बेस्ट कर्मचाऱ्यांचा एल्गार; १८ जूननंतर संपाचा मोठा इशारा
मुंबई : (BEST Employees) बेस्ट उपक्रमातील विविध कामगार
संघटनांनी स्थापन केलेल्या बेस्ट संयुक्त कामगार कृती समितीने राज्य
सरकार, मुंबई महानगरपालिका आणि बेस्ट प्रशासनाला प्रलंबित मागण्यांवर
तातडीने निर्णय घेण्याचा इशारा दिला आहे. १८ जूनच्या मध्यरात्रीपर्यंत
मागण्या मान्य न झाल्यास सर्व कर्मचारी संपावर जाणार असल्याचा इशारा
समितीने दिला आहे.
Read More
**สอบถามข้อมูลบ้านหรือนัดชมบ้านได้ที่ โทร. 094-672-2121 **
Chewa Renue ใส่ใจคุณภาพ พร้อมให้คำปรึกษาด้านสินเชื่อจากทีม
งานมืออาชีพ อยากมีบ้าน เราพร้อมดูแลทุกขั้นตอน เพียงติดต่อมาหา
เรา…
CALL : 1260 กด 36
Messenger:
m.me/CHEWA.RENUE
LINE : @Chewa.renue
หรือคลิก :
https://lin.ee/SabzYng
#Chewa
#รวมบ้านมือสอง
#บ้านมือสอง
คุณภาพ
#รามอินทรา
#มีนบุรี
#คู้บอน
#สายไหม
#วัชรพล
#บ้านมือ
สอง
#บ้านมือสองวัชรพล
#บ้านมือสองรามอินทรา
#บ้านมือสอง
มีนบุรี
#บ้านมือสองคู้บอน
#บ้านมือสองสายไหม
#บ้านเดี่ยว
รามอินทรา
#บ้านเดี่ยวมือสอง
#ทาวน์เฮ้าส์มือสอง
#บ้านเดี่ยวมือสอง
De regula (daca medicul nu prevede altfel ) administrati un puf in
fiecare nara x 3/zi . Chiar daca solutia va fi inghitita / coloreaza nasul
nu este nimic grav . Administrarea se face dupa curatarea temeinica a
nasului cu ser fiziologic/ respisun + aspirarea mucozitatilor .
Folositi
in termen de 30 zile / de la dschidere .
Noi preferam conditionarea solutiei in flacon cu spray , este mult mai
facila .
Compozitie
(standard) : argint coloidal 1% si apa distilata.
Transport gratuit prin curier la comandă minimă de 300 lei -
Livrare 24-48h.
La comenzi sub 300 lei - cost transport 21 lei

☆ ☆ ☆

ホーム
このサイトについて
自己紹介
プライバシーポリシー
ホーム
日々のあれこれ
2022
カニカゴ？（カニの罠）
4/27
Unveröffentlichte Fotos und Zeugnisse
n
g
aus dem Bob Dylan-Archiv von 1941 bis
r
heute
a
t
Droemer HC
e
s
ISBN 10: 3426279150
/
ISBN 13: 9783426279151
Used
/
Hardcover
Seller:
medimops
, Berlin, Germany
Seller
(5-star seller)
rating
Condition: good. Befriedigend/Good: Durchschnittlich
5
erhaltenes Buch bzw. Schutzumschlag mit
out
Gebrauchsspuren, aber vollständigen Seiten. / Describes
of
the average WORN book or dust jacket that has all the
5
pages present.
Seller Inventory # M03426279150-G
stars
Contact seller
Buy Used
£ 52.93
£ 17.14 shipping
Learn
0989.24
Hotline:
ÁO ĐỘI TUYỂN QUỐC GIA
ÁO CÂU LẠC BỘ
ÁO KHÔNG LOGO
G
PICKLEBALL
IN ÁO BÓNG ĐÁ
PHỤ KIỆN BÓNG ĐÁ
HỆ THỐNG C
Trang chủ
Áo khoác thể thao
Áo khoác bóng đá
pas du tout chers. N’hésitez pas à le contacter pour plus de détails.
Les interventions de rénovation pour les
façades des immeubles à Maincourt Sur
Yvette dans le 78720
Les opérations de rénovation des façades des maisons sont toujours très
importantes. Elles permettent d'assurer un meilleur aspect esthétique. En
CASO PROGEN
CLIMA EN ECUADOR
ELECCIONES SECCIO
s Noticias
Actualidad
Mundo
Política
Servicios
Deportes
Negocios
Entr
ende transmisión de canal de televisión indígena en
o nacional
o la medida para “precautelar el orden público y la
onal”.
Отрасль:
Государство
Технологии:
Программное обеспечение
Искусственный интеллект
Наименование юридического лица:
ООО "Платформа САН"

☆ ☆ ☆

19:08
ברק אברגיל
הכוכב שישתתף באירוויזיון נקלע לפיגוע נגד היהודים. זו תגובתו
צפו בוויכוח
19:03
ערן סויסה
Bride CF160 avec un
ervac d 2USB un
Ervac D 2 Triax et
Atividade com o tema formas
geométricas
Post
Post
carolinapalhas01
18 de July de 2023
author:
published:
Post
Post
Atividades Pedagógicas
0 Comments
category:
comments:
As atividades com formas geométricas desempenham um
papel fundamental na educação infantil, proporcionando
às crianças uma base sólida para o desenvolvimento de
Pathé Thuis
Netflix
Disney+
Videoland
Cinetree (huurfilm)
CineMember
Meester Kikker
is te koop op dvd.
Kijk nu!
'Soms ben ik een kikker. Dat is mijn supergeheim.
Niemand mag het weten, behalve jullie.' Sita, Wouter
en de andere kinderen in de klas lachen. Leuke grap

☆ ☆ ☆

■ WORK TASK ■
All lines in the records above that contain "geométricas" are to be reported.

■ ANSWER FOR THIS EXERCISE ■
geométricas
As atividades com formas geométricas desempenham um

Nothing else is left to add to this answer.